• **What is required**
Take every line from the data that has the word "statut" in it.
═════ Dataset ═════
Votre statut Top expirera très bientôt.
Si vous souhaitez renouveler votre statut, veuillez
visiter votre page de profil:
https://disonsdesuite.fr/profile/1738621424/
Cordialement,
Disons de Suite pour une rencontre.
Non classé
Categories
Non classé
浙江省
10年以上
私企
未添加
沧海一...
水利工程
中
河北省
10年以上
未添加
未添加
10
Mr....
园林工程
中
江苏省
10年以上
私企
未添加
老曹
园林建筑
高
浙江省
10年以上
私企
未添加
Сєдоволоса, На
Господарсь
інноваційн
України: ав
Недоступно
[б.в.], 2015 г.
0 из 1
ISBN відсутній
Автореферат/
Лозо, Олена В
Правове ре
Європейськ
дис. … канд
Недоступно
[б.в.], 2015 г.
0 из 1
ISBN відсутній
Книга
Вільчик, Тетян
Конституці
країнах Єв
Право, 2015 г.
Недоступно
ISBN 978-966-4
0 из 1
═════
═════ Dataset ═════
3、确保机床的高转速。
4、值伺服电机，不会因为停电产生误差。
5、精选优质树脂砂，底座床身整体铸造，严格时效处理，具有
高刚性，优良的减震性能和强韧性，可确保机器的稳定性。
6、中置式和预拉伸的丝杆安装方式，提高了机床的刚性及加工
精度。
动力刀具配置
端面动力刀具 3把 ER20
═════
• **Output below**
Votre statut Top expirera très bientôt.
Si vous souhaitez renouveler votre statut, veuillez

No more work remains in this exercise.